Records provided Start Marker

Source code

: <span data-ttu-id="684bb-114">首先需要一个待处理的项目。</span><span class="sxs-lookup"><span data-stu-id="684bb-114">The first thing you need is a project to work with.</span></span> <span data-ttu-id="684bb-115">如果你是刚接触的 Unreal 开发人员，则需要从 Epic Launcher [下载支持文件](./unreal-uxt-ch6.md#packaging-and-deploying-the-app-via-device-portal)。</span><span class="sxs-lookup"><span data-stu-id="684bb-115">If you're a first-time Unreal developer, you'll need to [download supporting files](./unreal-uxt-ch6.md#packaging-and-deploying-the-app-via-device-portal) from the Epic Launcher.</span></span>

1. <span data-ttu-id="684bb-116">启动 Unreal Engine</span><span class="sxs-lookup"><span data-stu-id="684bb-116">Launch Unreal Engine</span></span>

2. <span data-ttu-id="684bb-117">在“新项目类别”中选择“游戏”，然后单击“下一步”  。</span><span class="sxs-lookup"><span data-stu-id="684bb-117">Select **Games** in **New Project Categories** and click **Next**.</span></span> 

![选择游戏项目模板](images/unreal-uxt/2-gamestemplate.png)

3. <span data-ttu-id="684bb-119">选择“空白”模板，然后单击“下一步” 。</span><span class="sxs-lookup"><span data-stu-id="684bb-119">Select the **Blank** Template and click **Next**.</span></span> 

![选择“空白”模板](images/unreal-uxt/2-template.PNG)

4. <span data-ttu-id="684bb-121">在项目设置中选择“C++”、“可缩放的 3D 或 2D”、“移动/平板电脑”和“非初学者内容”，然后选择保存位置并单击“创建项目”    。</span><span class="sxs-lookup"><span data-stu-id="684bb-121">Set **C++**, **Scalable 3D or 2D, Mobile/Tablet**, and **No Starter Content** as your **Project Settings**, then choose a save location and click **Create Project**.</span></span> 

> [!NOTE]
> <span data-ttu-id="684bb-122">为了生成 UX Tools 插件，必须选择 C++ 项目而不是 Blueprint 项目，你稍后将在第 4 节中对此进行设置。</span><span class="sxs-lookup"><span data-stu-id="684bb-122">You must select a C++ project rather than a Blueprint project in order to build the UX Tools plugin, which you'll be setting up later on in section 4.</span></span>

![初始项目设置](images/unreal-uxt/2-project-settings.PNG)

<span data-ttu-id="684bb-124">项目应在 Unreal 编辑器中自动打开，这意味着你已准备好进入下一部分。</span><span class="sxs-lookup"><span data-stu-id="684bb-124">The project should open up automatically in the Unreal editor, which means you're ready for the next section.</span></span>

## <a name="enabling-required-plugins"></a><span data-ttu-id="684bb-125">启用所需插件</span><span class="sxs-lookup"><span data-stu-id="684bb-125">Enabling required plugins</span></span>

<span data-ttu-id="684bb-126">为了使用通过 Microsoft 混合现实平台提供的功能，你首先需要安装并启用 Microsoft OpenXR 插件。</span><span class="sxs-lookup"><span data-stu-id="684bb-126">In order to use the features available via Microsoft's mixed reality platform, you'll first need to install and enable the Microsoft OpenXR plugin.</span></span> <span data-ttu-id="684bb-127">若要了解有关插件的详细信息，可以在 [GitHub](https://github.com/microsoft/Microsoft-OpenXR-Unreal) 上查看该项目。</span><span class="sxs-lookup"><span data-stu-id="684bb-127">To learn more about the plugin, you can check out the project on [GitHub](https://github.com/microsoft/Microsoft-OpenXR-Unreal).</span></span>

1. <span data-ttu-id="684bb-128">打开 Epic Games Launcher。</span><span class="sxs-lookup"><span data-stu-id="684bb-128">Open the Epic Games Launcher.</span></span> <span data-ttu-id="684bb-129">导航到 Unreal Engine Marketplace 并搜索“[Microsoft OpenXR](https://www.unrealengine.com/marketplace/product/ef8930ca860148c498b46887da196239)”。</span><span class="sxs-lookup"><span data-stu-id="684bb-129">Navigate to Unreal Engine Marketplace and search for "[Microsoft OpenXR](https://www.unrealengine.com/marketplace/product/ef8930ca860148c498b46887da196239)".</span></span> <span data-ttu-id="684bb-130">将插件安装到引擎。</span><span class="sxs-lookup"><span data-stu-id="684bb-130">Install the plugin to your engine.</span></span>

Records provided End Marker

About this task: The lines above that hold the word "images" need counting; write the count and nothing more.

Answer for the task: 3